# Do Diagnostic Labels Change Lives?



## David Baxter PhD (Apr 11, 2011)

*Diagnostic Labels That Change Lives *
by Dinah, _Shrink Rap_
Monday, April 11, 2011

From time to time, our readers comment that they are distressed with a diagnosis a psychiatrist has given. They've met with a doctor, talked for a while (half an hour, an hour, maybe two hours) and based on whatever information the psychiatrist has, a diagnosis is made. Maybe it's right, maybe it's not, and maybe the diagnosis will change over time. Some readers have commented that they object to the idea that psychiatrists must assign a diagnosis to be paid, when in fact there is no diagnosis, and they think that's wrong. The psychiatrist should work for free? Since I don't accept insurance, I'm not obligated to make a diagnosis, but if I don't put one on the statement, the patients won't get reimbursed. Some tell me that they aren't submitting psychiatric claims to an insurance company, others don't have insurance, and many do submit claims. I'm left to wonder why someone with no psychiatric diagnosis would consult a psychiatrist to begin with, especially since some diagnoses (Adjustment Disorder, for example, or Anxiety Not Otherwise Specified) are not particularly stigmatizing.

I understand that people are miserable with mental illnesses-- the symptoms are debilitating and miserable. I also understand that people are angry about being told they have an illness that they don't agree they have-- it's a bit like being judged, or like feeling unheard, or even dismissed. Some docs may not spend the time necessary to make the right diagnosis, sometimes the diagnosis evades us, and sometimes patients don't agree with us as to what we deem 'pathology' or symptoms, versus normal reactions or behaviors.

What has perplexed me, however, is the claim that the label itself is what causes the problem. I've been practicing for a long time, and I'm not aware that anyone has ever had a problem because of a diagnostic label I've stuck on an insurance form. I think that most people who worry that their diagnosis will cause others to judge them negatively, simply don't tell people that a doctor says they have disease X. And many will say that's unfair, that people should be able to openly announce their psychiatric illnesses without worrying about the reaction or judgments of others, the way they do their medical illnesses, but personally, I'm not much for announcing health issues in open ways unless it's necessary. Enlarged prostates, diarrhea, vaginal discharges, coughing up phlegm, the details of where one is injecting one's insulin, are simply not everyone's cup of tea at the dinner table.

Sometimes people behave in distressed or dysfunctional ways and the fact that they have a psychiatric disorder is obvious.
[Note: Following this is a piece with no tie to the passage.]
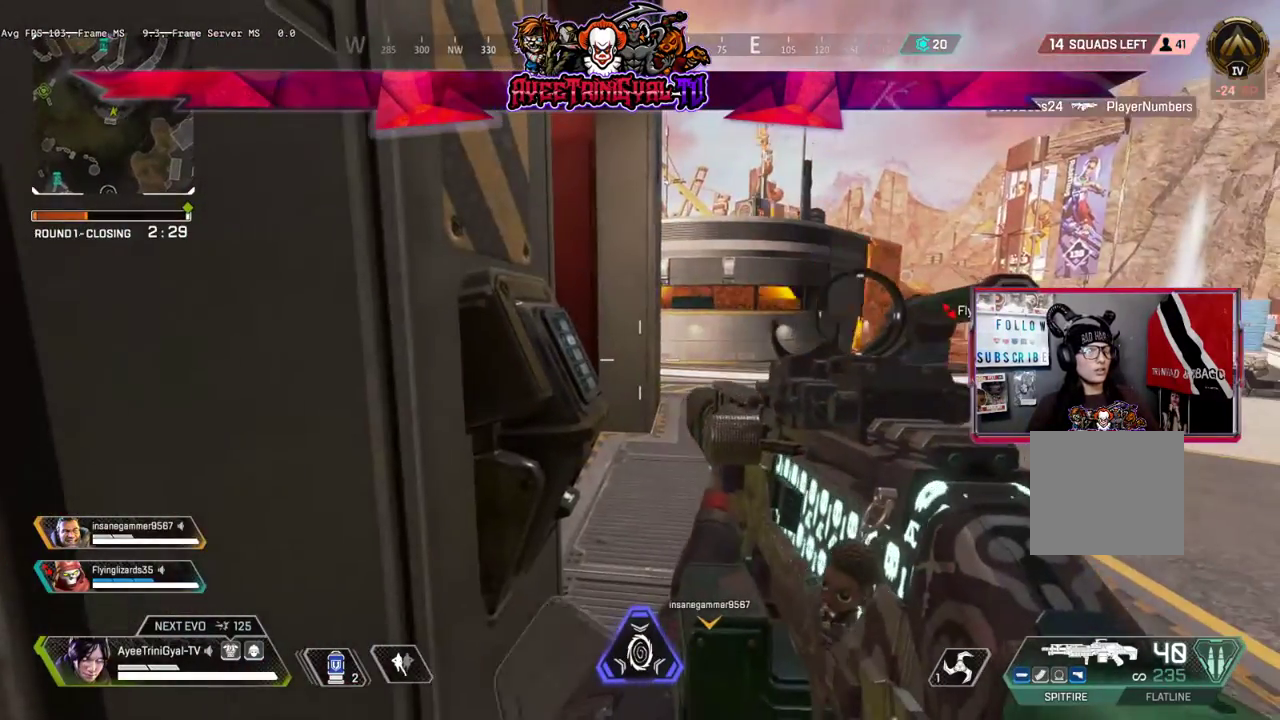
{"buttons": [], "left_stick": "left", "right_stick": "center", "events": [[333, "left_stick", "left"]]}
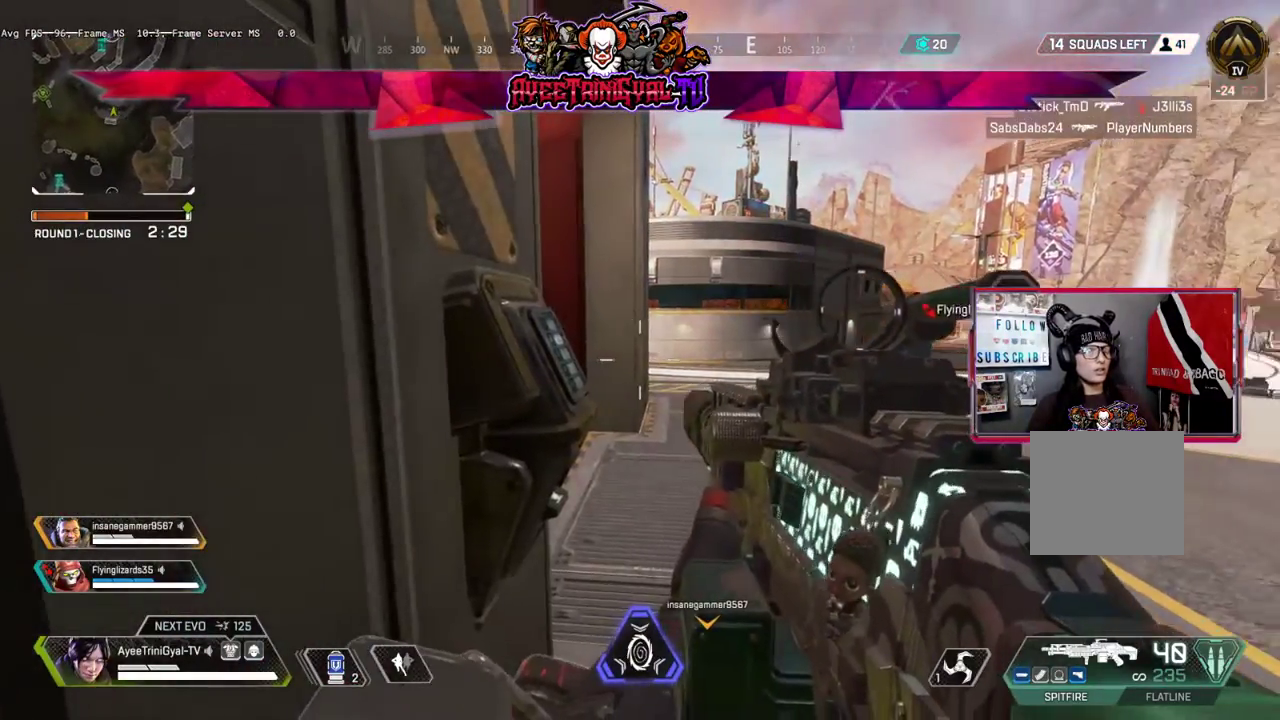
{"buttons": [], "left_stick": "center", "right_stick": "center", "events": [[33, "left_stick", "center"], [367, "right_stick", "right"], [500, "right_stick", "center"]]}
This is not because of the title of the label, it's because of the symptoms of the illness and the person's behavior. The psychiatrist's diagnosis gave it a name, but the problem belongs to the patient.

_Here's my question for you: if a diagnostic label alone has caused your life to change, tell us your story. I don't mean if it's upset you and caused you personal subjective distress, or if you've worried about having your psychiatric history discovered, but if the label itself has caused you outside difficulties or limited your life, tell us how. Email us at mythreeshrinks at gmail dot com._


----------



## forgetmenot (Apr 11, 2011)

Depends on the label  some labels can be very damaging to the pt   some labels like borderline personality well that one will get you barred from any help   The programs even state on some prochures this diagnosis will not be allowed into the groups    Personally i don't think labels should be given  i think the symptoms should be treated as such  and no label attached   I have seen what labels can do   the can help but they also can harm greatly


----------



## David Baxter PhD (Apr 11, 2011)

It's the behaviors associated with borderline personality disorder that lead to the exclusion of those patients from certain programs or from being treated by certain practitioners, not the diagnosis. And this is as it should be: Treating borderlines requires special skills and experience on the part of the therapist, and borderlines do not react well to certain treatment approaches.

The diagnosis doesn't change anything, except prior awareness of the problems the individual presents to therapy. Suppose an undiagnosed borderline begins a program that isn't appropriate or begins therapy with a practitioner lacking the skills and experience to treat her. Don't you think the mismatch will soon be discovered and identified anyway?

The diagnosis certainly doesn't change the person: She is the same person with the same problems, issues, and symptoms before and after diagnosis.


----------



## Dragonfly (Apr 11, 2011)

David Baxter said:


> The diagnosis certainly doesn't change the person: She is the same person with the same problems, issues, and symptoms before and after diagnosis.


 
Indeed.  In all branches of allopathic (western) medicine, we walk into the practitioner's office with complaints, symptoms and worries.  And we walk out with a diagnosis / illness.  But it seems like putting a label on beahvioural issues / symptoms can sometimes lead to additional problems - because, in general, it seems like we can only approximate the specificity of a diagnosis.  That is, we can diagnose a fractured bone (usually) by the history, physical exam and objective test (xray).  Likewise pneumonia - except lab tests are included as part of the objective tests.  But not so with a mental illness - and even less so when the diagnosis pertains to a personality structure that is, by definition, relatively static.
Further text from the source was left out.